### LISTING

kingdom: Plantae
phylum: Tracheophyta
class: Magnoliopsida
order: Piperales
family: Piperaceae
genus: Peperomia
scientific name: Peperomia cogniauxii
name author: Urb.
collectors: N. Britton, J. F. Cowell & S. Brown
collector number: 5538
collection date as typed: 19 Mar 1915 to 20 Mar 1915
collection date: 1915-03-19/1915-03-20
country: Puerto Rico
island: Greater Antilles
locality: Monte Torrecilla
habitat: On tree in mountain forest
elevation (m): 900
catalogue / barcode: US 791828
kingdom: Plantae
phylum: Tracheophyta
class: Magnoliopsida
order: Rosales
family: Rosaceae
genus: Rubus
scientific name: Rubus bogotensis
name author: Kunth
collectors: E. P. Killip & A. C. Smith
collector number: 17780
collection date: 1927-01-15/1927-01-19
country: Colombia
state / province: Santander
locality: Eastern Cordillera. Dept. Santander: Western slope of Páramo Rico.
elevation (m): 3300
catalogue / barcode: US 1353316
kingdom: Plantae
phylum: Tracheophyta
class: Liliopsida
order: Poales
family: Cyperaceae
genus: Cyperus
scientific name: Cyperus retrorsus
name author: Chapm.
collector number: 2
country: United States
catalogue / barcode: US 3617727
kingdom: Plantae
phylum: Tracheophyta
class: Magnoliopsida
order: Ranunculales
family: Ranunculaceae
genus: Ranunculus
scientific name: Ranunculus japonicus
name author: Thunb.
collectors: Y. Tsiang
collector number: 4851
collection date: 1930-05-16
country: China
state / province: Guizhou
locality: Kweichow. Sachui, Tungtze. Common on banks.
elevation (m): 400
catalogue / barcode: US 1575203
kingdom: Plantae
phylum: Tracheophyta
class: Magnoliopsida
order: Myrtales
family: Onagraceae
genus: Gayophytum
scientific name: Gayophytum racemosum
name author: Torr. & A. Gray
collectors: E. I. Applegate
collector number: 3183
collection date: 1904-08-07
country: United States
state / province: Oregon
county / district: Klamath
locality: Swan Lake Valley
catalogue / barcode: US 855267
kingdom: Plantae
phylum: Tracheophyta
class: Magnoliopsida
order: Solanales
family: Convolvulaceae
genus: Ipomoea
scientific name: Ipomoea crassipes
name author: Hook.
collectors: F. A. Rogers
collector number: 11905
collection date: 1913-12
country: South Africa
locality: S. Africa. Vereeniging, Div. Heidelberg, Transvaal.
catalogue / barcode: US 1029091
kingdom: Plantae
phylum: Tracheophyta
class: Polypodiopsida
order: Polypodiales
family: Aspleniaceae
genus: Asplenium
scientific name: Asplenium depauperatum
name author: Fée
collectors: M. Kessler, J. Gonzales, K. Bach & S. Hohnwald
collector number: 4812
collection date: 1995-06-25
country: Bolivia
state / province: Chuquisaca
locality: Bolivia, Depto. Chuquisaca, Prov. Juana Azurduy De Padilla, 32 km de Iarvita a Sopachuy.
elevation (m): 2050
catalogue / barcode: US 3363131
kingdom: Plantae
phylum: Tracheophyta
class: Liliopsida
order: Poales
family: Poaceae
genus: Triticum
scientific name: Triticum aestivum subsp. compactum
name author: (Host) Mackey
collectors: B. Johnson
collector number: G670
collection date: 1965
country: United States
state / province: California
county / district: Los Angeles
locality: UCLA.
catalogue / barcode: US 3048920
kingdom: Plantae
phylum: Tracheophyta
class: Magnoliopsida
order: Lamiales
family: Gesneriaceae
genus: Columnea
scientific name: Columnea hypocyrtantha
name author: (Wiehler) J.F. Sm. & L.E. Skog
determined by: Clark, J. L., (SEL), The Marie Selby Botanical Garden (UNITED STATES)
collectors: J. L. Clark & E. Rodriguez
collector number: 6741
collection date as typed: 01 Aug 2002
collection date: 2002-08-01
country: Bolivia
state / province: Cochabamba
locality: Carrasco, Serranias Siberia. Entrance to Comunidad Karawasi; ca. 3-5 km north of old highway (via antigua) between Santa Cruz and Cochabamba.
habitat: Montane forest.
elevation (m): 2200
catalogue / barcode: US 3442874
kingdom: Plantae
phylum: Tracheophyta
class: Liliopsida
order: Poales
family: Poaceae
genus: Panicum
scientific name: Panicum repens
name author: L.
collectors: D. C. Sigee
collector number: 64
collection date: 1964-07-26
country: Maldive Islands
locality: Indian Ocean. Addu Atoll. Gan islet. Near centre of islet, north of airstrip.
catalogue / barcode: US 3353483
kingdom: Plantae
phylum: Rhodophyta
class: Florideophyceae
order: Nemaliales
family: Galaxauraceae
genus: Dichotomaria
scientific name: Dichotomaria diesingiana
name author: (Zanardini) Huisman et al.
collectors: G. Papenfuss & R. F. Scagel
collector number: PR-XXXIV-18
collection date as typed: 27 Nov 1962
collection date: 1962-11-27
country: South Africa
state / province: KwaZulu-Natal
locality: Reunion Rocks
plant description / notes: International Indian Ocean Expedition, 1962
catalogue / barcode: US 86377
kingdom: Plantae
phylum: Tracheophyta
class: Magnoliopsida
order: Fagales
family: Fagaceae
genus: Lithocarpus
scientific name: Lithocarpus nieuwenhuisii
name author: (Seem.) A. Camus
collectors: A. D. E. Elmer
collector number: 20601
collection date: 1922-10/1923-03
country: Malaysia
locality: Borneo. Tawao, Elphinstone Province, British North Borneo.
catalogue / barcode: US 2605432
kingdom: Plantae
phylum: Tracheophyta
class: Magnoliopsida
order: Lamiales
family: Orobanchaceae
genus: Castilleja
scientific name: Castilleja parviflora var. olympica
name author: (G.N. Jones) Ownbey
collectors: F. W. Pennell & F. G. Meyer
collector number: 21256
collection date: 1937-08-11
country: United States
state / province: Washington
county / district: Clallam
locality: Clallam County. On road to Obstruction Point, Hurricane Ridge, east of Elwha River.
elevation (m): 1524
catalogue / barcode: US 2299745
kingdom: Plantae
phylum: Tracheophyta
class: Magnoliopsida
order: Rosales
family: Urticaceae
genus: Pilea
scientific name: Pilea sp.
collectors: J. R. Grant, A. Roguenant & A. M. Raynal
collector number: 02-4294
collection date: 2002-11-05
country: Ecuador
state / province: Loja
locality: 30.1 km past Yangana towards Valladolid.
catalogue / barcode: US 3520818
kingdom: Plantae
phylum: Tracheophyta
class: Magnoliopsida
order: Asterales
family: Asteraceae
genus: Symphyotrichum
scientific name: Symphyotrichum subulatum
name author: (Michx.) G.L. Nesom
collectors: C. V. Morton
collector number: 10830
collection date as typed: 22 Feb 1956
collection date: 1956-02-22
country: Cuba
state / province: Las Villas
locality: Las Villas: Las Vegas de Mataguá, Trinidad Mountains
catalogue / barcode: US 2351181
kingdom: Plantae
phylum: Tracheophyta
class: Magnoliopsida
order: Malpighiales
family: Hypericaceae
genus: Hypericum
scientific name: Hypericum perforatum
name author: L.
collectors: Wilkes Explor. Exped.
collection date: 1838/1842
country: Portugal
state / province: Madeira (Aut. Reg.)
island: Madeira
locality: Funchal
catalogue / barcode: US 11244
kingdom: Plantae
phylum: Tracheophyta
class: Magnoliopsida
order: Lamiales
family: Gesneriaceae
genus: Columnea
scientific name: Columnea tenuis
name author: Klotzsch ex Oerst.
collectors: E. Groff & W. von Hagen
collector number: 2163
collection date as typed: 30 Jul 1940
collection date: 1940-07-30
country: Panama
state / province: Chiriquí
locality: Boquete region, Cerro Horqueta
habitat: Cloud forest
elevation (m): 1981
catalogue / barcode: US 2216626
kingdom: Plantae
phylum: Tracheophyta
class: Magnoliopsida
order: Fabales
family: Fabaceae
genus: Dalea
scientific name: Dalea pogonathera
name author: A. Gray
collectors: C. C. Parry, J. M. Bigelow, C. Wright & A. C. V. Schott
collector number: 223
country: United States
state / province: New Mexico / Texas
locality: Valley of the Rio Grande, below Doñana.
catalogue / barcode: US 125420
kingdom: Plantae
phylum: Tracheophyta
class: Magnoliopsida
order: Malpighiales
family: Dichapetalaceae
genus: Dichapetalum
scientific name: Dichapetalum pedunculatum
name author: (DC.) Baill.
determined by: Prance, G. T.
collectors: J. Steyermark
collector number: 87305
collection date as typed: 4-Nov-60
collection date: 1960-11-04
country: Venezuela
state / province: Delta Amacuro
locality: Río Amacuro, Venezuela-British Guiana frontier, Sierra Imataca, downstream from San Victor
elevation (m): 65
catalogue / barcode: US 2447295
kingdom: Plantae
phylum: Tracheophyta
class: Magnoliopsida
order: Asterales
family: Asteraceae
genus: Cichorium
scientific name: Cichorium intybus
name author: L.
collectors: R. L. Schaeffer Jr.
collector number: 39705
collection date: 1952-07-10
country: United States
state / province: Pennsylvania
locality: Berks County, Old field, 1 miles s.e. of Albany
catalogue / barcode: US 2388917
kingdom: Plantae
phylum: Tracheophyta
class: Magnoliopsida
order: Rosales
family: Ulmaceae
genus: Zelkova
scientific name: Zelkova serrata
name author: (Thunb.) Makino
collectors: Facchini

######

EXERCISE REQUIREMENTS:
Print the part of the data above that opens with the line containing "collection date: 1964-07-26" and closes with the line containing "order: Nemaliales", keeping every line exactly as it appears.

WRITTEN REPLY:
collection date: 1964-07-26
country: Maldive Islands
locality: Indian Ocean. Addu Atoll. Gan islet. Near centre of islet, north of airstrip.
catalogue / barcode: US 3353483
kingdom: Plantae
phylum: Rhodophyta
class: Florideophyceae
order: Nemaliales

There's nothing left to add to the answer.